- [Vorliegender Text]
'''

Bonn: German Development Institute / Deutsches Institut für Entwicklungspolitik (DIE) (Die aktuelle Kolumne vom 25.07.2011)

Bonn, 25.07.2011. Welche Auswirkungen hat der Klimawandel auf die Ernährungssicherheit? Welche sicherheitspolitischen Konsequenzen ergeben sich durch den Anstieg des Meeresspiegels für kleine Inselstaaten und Küstenländer? Auf Initiative der deutschen Präsidentschaft im UN-Sicherheitsrat wurde diesen Fragen in einer ganztägigen Debatte am 20.07.2011 in New York nachgegangen. Allerdings diskutierten die mehr als 65 Staaten, die sich in der offenen Debatte zu Wort meldeten, fast mit größerem Elan, ob der Sicherheitsrat überhaupt das richtige Gremium für eine solche Debatte sei. Nach langen Verhandlungen konnten sich die 15 Ratsmitglieder doch noch auf eine „Erklärung der Präsidentschaft“ einigen. Immerhin erkennen sie darin vorsichtig an, dass der Klimawandel Sicherheitsimplikationen haben kann. Dies steht deutlich hinter dem zurück, was der Präsident des kleinen Inselstaats Nauru in einem eindringlichen Appell an die Staatengemeinschaft gefordert hatte, denn sein Staatsgebiet ist unmittelbar vom Anstieg des Meeresspiegels bedroht. Auch die westlichen Staaten (inklusive der USA) hatten auf eine stärkere Erklärung gehofft. In diesem Ergebnis spiegelt sich der Argwohn vieler Entwicklungsländer gegenüber dem westlich dominierten Sicherheitsrat, ebenso wie ihr Misstrauen, dass der Westen seinen entwicklungs- und klimapolitischen Versprechen keine Taten folgen lässt. Dies konnten sich Schwellenländer wie China mit klaren Eigeninteressen in den Klimaverhandlungen, aber auch Russland zu Nutze machen. Sie verhinderten, dass der für Weltfrieden und Sicherheit zuständige Rat ein alarmierenderes Signal an die laufenden Klimaverhandlungen sandte. Ein solches Signal hätte letztendlich auch dafür dienen können, den Druck auf die „Klima-Bremser“ USA und China zu erhöhen.

'''

- [Auszüge aus Datensatz]
'''

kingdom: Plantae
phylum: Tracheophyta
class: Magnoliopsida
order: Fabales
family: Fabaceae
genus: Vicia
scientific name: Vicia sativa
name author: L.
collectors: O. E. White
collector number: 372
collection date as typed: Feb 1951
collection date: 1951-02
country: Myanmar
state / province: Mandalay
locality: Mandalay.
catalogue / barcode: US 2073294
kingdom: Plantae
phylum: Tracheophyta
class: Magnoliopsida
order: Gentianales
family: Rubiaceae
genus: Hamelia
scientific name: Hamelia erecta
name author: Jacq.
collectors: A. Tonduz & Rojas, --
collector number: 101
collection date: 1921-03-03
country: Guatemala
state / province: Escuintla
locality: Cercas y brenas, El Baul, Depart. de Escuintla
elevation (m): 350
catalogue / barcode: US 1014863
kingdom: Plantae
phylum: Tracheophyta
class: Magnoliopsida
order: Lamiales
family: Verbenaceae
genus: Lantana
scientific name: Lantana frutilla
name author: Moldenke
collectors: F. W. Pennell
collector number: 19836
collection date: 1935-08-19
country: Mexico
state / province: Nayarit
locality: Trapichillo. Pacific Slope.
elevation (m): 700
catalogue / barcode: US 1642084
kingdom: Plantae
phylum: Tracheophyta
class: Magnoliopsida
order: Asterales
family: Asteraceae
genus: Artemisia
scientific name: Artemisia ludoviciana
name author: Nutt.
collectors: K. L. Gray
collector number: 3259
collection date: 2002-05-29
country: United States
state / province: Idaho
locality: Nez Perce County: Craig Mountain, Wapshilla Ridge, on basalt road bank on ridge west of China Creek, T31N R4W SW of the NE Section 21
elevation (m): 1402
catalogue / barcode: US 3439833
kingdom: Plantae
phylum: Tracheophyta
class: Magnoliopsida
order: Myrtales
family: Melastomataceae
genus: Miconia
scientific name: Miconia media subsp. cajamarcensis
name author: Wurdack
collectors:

'''

- [Zur Aufgabe]
Beantworte die folgenden Fragen zum Text über die Klimadebatte im UN-Sicherheitsrat.
(a) An welchem Datum und in welcher Stadt fand die ganztägige Debatte statt?
(b) Wie viele Staaten meldeten sich in der offenen Debatte zu Wort?
(c) Welche beiden Staaten werden als „Klima-Bremser“ bezeichnet?
Stütze dich ausschließlich auf den Text.

- [Lösung]
(a) Am 20.07.2011 in New York.
(b) Mehr als 65 Staaten.
(c) Die USA und China.